[PROVIDED DATA — start]
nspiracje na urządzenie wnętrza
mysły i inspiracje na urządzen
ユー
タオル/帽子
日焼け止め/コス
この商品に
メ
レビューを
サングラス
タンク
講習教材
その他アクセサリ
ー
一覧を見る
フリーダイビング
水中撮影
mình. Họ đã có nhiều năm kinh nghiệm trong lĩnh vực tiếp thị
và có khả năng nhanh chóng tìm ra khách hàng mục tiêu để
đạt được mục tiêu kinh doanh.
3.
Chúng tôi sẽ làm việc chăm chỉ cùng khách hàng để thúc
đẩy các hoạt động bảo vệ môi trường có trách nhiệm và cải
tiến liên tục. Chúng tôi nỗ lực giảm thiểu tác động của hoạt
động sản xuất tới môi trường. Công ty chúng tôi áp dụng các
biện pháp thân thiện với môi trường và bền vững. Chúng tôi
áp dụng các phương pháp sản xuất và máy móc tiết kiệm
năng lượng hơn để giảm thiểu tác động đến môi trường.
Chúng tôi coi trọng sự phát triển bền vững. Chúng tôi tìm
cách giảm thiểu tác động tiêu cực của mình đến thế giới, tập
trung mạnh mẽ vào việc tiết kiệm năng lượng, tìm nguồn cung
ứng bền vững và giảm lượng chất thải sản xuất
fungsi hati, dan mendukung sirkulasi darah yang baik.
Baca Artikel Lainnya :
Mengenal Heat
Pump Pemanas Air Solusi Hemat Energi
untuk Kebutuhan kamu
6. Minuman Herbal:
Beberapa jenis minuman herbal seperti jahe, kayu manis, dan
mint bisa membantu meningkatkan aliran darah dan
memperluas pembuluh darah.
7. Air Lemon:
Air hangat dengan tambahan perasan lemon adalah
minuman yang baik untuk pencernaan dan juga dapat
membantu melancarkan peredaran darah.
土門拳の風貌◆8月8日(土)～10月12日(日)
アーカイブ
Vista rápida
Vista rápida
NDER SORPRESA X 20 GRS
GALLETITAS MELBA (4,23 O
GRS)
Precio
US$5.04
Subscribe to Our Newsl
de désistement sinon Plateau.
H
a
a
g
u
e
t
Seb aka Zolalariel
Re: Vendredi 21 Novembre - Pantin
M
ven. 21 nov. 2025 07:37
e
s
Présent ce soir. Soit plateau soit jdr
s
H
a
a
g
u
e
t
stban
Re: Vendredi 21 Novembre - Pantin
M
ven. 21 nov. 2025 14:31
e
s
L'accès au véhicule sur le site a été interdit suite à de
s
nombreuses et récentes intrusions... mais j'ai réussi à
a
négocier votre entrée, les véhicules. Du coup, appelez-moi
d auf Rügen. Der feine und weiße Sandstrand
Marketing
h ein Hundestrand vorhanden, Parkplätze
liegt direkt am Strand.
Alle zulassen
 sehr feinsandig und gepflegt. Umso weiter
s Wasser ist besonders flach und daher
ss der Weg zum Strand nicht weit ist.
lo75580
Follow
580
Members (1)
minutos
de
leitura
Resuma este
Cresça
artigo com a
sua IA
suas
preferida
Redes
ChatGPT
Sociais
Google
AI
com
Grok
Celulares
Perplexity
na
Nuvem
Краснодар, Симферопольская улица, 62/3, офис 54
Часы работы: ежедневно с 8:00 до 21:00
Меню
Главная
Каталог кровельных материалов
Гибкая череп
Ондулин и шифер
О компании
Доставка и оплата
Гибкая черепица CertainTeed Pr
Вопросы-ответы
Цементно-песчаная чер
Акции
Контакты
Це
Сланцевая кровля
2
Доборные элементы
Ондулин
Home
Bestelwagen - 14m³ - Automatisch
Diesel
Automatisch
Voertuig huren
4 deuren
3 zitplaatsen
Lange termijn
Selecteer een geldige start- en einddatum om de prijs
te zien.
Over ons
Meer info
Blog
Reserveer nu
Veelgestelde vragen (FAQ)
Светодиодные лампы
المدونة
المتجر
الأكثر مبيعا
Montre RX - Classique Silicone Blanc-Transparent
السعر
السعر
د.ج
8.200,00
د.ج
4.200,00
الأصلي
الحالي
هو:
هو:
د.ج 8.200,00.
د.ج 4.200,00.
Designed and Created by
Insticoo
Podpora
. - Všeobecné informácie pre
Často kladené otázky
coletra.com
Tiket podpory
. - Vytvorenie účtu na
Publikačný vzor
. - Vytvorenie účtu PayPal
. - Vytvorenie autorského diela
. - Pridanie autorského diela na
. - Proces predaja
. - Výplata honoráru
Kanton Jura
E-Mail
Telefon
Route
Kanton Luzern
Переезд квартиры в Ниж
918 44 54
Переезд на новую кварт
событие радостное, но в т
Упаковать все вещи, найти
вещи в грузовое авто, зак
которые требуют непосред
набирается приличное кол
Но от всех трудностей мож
[PROVIDED DATA — finish]
Rewrite the data above with every "Vista rápida" changed to "Vista previa" and nothing else altered.

▶ [RESPONSE BELOW]:
nspiracje na urządzenie wnętrza
mysły i inspiracje na urządzen
ユー
タオル/帽子
日焼け止め/コス
この商品に
メ
レビューを
サングラス
タンク
講習教材
その他アクセサリ
ー
一覧を見る
フリーダイビング
水中撮影
mình. Họ đã có nhiều năm kinh nghiệm trong lĩnh vực tiếp thị
và có khả năng nhanh chóng tìm ra khách hàng mục tiêu để
đạt được mục tiêu kinh doanh.
3.
Chúng tôi sẽ làm việc chăm chỉ cùng khách hàng để thúc
đẩy các hoạt động bảo vệ môi trường có trách nhiệm và cải
tiến liên tục. Chúng tôi nỗ lực giảm thiểu tác động của hoạt
động sản xuất tới môi trường. Công ty chúng tôi áp dụng các
biện pháp thân thiện với môi trường và bền vững. Chúng tôi
áp dụng các phương pháp sản xuất và máy móc tiết kiệm
năng lượng hơn để giảm thiểu tác động đến môi trường.
Chúng tôi coi trọng sự phát triển bền vững. Chúng tôi tìm
cách giảm thiểu tác động tiêu cực của mình đến thế giới, tập
trung mạnh mẽ vào việc tiết kiệm năng lượng, tìm nguồn cung
ứng bền vững và giảm lượng chất thải sản xuất
fungsi hati, dan mendukung sirkulasi darah yang baik.
Baca Artikel Lainnya :
Mengenal Heat
Pump Pemanas Air Solusi Hemat Energi
untuk Kebutuhan kamu
6. Minuman Herbal:
Beberapa jenis minuman herbal seperti jahe, kayu manis, dan
mint bisa membantu meningkatkan aliran darah dan
memperluas pembuluh darah.
7. Air Lemon:
Air hangat dengan tambahan perasan lemon adalah
minuman yang baik untuk pencernaan dan juga dapat
membantu melancarkan peredaran darah.
土門拳の風貌◆8月8日(土)～10月12日(日)
アーカイブ
Vista previa
Vista previa
NDER SORPRESA X 20 GRS
GALLETITAS MELBA (4,23 O
GRS)
Precio
US$5.04
Subscribe to Our Newsl
de désistement sinon Plateau.
H
a
a
g
u
e
t
Seb aka Zolalariel
Re: Vendredi 21 Novembre - Pantin
M
ven. 21 nov. 2025 07:37
e
s
Présent ce soir. Soit plateau soit jdr
s
H
a
a
g
u
e
t
stban
Re: Vendredi 21 Novembre - Pantin
M
ven. 21 nov. 2025 14:31
e
s
L'accès au véhicule sur le site a été interdit suite à de
s
nombreuses et récentes intrusions... mais j'ai réussi à
a
négocier votre entrée, les véhicules. Du coup, appelez-moi
d auf Rügen. Der feine und weiße Sandstrand
Marketing
h ein Hundestrand vorhanden, Parkplätze
liegt direkt am Strand.
Alle zulassen
 sehr feinsandig und gepflegt. Umso weiter
s Wasser ist besonders flach und daher
ss der Weg zum Strand nicht weit ist.
lo75580
Follow
580
Members (1)
minutos
de
leitura
Resuma este
Cresça
artigo com a
sua IA
suas
preferida
Redes
ChatGPT
Sociais
Google
AI
com
Grok
Celulares
Perplexity
na
Nuvem
Краснодар, Симферопольская улица, 62/3, офис 54
Часы работы: ежедневно с 8:00 до 21:00
Меню
Главная
Каталог кровельных материалов
Гибкая череп
Ондулин и шифер
О компании
Доставка и оплата
Гибкая черепица CertainTeed Pr
Вопросы-ответы
Цементно-песчаная чер
Акции
Контакты
Це
Сланцевая кровля
2
Доборные элементы
Ондулин
Home
Bestelwagen - 14m³ - Automatisch
Diesel
Automatisch
Voertuig huren
4 deuren
3 zitplaatsen
Lange termijn
Selecteer een geldige start- en einddatum om de prijs
te zien.
Over ons
Meer info
Blog
Reserveer nu
Veelgestelde vragen (FAQ)
Светодиодные лампы
المدونة
المتجر
الأكثر مبيعا
Montre RX - Classique Silicone Blanc-Transparent
السعر
السعر
د.ج
8.200,00
د.ج
4.200,00
الأصلي
الحالي
هو:
هو:
د.ج 8.200,00.
د.ج 4.200,00.
Designed and Created by
Insticoo
Podpora
. - Všeobecné informácie pre
Často kladené otázky
coletra.com
Tiket podpory
. - Vytvorenie účtu na
Publikačný vzor
. - Vytvorenie účtu PayPal
. - Vytvorenie autorského diela
. - Pridanie autorského diela na
. - Proces predaja
. - Výplata honoráru
Kanton Jura
E-Mail
Telefon
Route
Kanton Luzern
Переезд квартиры в Ниж
918 44 54
Переезд на новую кварт
событие радостное, но в т
Упаковать все вещи, найти
вещи в грузовое авто, зак
которые требуют непосред
набирается приличное кол
Но от всех трудностей мож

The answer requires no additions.